This leaflet is to help you understand what Chondroectodermal Dysplasia is, what tests you need, and the implication of being diagnosed for you and your baby.
What is Chondroectodermal Dysplasia (Ellis-Van Creveld Syndrome)?
Ellis–van Creveld (EvC) syndrome is a rare disease of the bones with a prevalence of 1/60,000 approximately. It is characterized by short limbs, short ribs, six-fingered dwarfism, abnormal nails/teeth, and congenital heart defects (CHD).
How does Chondroectodermal Dysplasia happen?
EvC is a genetic disorder caused by a mutation in the chromosome 4, proximal to the gene involved in achondroplasia.
The name chondroectodermal dysplasia appears to be a generalized disorder affecting the maturation of cartilage ossification. Thus, the main features of the syndrome are a cartilage anomaly in the bones and abnormalities in the nails and teeth.
How is Chondroectodermal Dysplasia identified?
Prenatal ultrasound diagnosis of chondroectodermal dysplasia can be suspected from prenatal ultrasound findings of a narrow chest, six fingers in the hands and short limbs, which can be confirmed on different postnatal radiographic features.
Should I have more tests done?
In pregnancies known to be at risk of EvC syndrome, a targeted vaginal first-trimester ultrasound may help to identify fetuses with such anomaly since this syndrome is one of the severe skeletal abnormalities associated with an increased nuchal translucency during the first-trimester scan.
In case of potential recurrence, prenatal diagnosis can be feasible by including samples of the placenta during the early stages of pregnancy.
What are the things to watch for during pregnancy?
Chondroectodermal dysplasia is associated in a high proportion of cases with moderate narrowing of the chest that should be detected with a standard sonographic examination performed during the mid-trimester. This finding should prompt evaluation of the fetal long bones, heart, and all digits of the hands and feet.
What does it mean for my baby after it is born?
The syndrome presents a 50% infant mortality rate, related to the severity of the chest narrowness and as a consequence of both heart and respiratory problems. Survivors will have a normal intelligence but short stature. The cardiac anomaly can be successfully corrected after birth. Dentition defects often require orthodontic procedures.
Besides, patients with EvC should be managed through a multidisciplinary approach. Particularly during the neonatal period, these patients require treatment for respiratory distress and heart failure. Management of bone deformities requires orthopedic follow-ups and oral manifestations need intense professional attention.

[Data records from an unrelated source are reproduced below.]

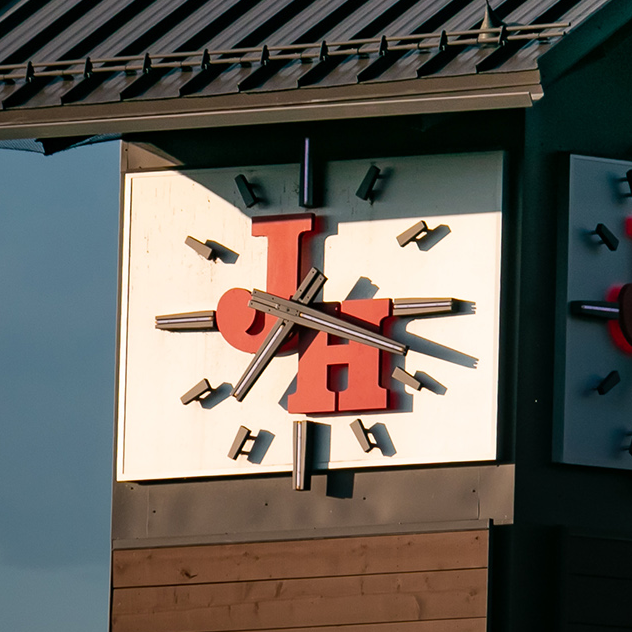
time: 7:17
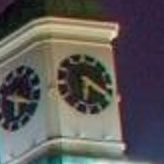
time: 6:20
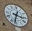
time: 3:32
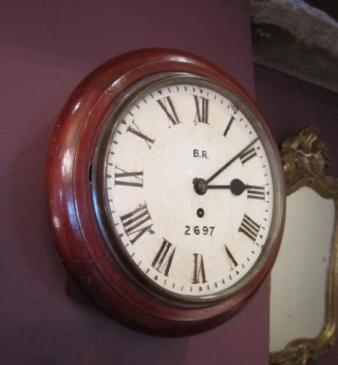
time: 3:08
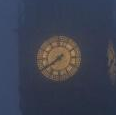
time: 7:39
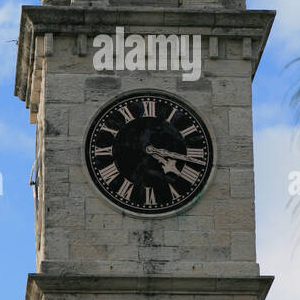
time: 4:16
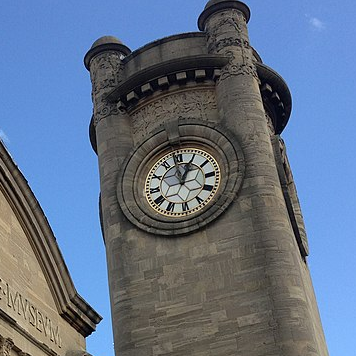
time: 12:58
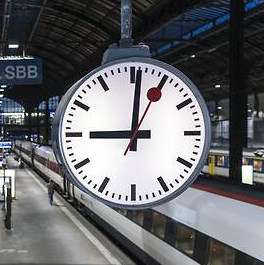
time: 9:01
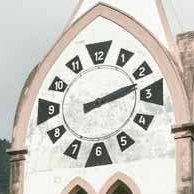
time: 2:12
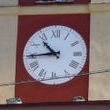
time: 10:44
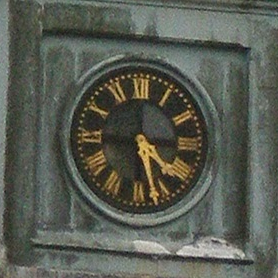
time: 4:27
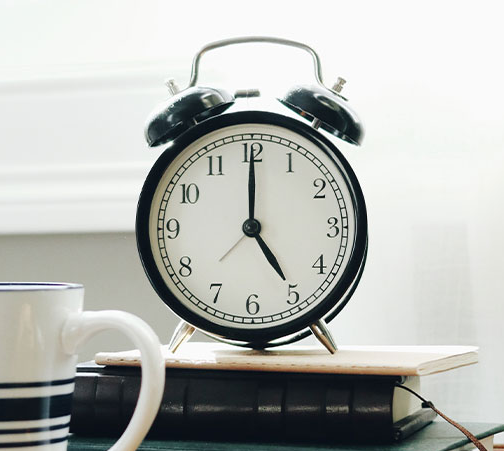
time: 5:00
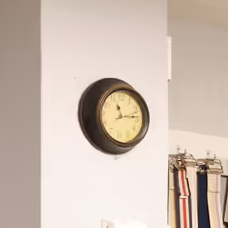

Prognosis is coupled to the respiratory problems during the first few months of life that are attributable to thoracic narrowness and heart defects. Treatment should be started as early as possible in order to attain the best possible clinical outcome.
Will it happen again?
There is a 25% risk of recurrence since the disease is inherited with a recessive pattern.
What other questions should I ask?
- Does this look like a case with severe chest narrowness?
- Is the heart affected?
- How big do the lungs seem to be?
- How often will I have ultrasound examinations done?
- When should surgery be done?
- Where should I deliver?
- Where will the baby receive the best care after it is born?
- Can I meet in advance the team of doctors that will be looking after my baby when it is born?